Je levai les yeux au ciel.
- Éliot... Tu recommences à te mêler de ce qui ne te regarde pas...
Il soupira en secouant la tête et reporta son attention sur son petit-déjeuner.
Je le fixai tandis qu'il enfournait une tartine de beurre presque entièrement dans sa bouche.
Je repensais à notre discussion de cette nuit. Je savais qu'il allait demander à Matis de s'en prendre à lui plutôt qu'à moi cette nuit... Je devais empêcher cela. Je ne savais pas trop pourquoi, mais je n'avais aucune envie de voir Éliot souffrir. Je me sentais obligé de le protéger.
Une fois notre petit-déjeuner terminé, nous vidâmes nos plateaux et sortîmes de la cantine.
Nous marchions côte à côte dans le village, sans rien nous dire, quand soudain, le Maître du Jeu apparut devant nous, comme par magie. Éliot sursauta en poussant un petit cri de frayeur.
Le Maître du Jeu nous fixait, les yeux plissés, sans rien dire. Instantanément, un frisson de malaise me parcourut le dos et ma gorge devint sèche. J'ouvris la bouche mais aucuns sons n'en sortit.
Finalement, le Maître du Jeu nous fit un sourire avant de disparaitre dans l'une des rues du village.
- Il vient de ce passer quoi là ?
Les yeux noir de Éliot brillaient d'incompréhension. J'ignorai la peur qui faisait battre mon cœur à mille allure et haussai les épaules :
- C'est juste le Maître du Jeu... Il est bizarre, on le sait tous... Rien de nouveau...
- Si tu le dis...
Je sentais qu'il n'était pas très convaincu par mes propos. Je ne l'étais pas, moi-même...
PDV Éliot
Je frissonnai. David me fit un sourire qui se voulait réconfortant mais le doute et la peur se voyait dans ses yeux.
David se racla la gorge et changea complètement de sujet :
- Je meurs de fatigue... Ça fait une semaine que je n'ai pas eu de véritable nuit de sommeil...
Pour compléter ses paroles, il bailla à s'en décrocher la mâchoire. C'est vrai qu'il était la Petite Fille... Mais, maintenant qu'il savait qui était les derniers Loups-garous, il pourrait passer sa dernière nuit à dormir.
D'ailleurs, il fallait que je demande à Matis de me tuer cette nuit, je suis sûr qu'il sera d'accord, il ne voudrait sûrement pas s'en prendre à son meilleur ami...
J'allais répliquer qu'il pourrait se reposer ce soir mais la voix du Maître du Jeu dans les hauts parleurs me coupa dans mon élan :
- Tous les villageois doivent se réunir au centre du village pour commencer le Conseil.
David et moi échangions un regard avant de se diriger d'un même pas jusqu'à la place du village.
Pour une fois, aucun corps recouvert de drap n'était présent. Je pris place sur l'un des rondins et David prit place à mes côtés.
Bientôt, Matis et ma sœur débarquèrent, main dans la main. Je serrai les dents en essayant tant bien que mal d'ignorer ce détail.
Les deux tourtereaux se séparèrent. Marina vint s'asseoir à ma gauche et Matis s'assit à la droite de David. Il ne manquait plus que Léana et nous serions au complet.
Celle-ci arriva deux minutes plus tard, le visage encore bouffi à cause de mes coups de poing. Elle nous jeta à tous un regard noir empli de haine et alla s'asseoir le plus loin possible de nous.

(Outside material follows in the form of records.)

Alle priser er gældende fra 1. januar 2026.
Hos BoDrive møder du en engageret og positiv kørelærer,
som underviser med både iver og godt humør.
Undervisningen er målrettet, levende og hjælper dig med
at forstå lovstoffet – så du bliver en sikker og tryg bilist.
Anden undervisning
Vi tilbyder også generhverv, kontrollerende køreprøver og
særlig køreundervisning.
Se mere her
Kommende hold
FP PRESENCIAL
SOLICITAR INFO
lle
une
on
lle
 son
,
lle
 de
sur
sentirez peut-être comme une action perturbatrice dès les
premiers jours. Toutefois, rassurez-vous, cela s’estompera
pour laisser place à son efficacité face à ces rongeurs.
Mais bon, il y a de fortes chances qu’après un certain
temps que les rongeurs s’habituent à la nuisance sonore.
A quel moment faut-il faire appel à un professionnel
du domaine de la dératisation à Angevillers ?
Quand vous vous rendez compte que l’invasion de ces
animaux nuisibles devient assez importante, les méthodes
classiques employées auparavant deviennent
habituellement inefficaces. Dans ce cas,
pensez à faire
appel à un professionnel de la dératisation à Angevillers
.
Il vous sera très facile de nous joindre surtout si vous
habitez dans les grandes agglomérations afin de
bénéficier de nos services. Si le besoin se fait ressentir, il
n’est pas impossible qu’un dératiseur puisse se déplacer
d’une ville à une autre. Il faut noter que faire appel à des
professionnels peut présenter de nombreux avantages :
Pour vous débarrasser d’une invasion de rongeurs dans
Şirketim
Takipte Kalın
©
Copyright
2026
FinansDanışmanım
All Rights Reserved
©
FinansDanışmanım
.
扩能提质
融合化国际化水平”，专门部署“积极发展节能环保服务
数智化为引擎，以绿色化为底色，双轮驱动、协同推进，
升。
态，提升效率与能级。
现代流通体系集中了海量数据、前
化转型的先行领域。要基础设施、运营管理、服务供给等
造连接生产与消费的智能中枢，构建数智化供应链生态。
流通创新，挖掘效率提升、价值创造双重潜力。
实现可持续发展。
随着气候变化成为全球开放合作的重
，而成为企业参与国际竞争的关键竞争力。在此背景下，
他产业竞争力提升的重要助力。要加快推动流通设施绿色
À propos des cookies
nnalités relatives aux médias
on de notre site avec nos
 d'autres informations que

Le Maître du Jeu arriva à son tour :
- Cette nuit était une nuit de paix et d'harmonie, personne n'est mort.
Je vis du coin de l'œil ma sœur se pencher pour croiser le regard de Matis et lui faire un petit sourire. Je retins un grognement et reportai mon attention sur le Maître du Jeu. Je devais m'occuper de mes affaires.
- Je vous laisse débattre sur celui ou celle que vous allez tuer aujourd'hui.
Léana se leva instantanément et pointa un doigt menaçant vers David et moi. Je ne voyais pas trop lequel de nous deux elle montrait...
- Il faut qu'on élimine le couple ! Comme ça, les Loups-garous auront gagnés !
Marina secoua la tête.
- Je ne peux pas voter contre mon frère, c'est au-dessus de mes forces...
Léana poussa un soupire en levant les yeux au ciel.
- On a cas voter contre David, ça revient au même !
Je jetai un regard à mon coéquipier, une boule dans le ventre et la gorge sèche. Je commençais à paniquer mais, lui, semblait confiant.
D'ailleurs, il se leva à son tour et lorgna la jeune fille ébène d'un air menaçant.
- Moi, je pense qu'il faudrait éliminer Léana. Elle n'arrête pas de foutre la merde depuis qu'elle est là et puis, elle se prend pour la meilleure, il faudrait qu'on l'a fasse redescendre à sa place, sous terre !
Je ne pus retenir un sourire. David avait raison. Même si, au début, c'était grâce à Léana que je n'étais pas mort, elle avait commencé à me menacer et à menacer ma sœur et, ça, c'était la goutte de trop.
Le Maître du Jeu revint vers nous, son éternel sourire figé sur ses lèvres.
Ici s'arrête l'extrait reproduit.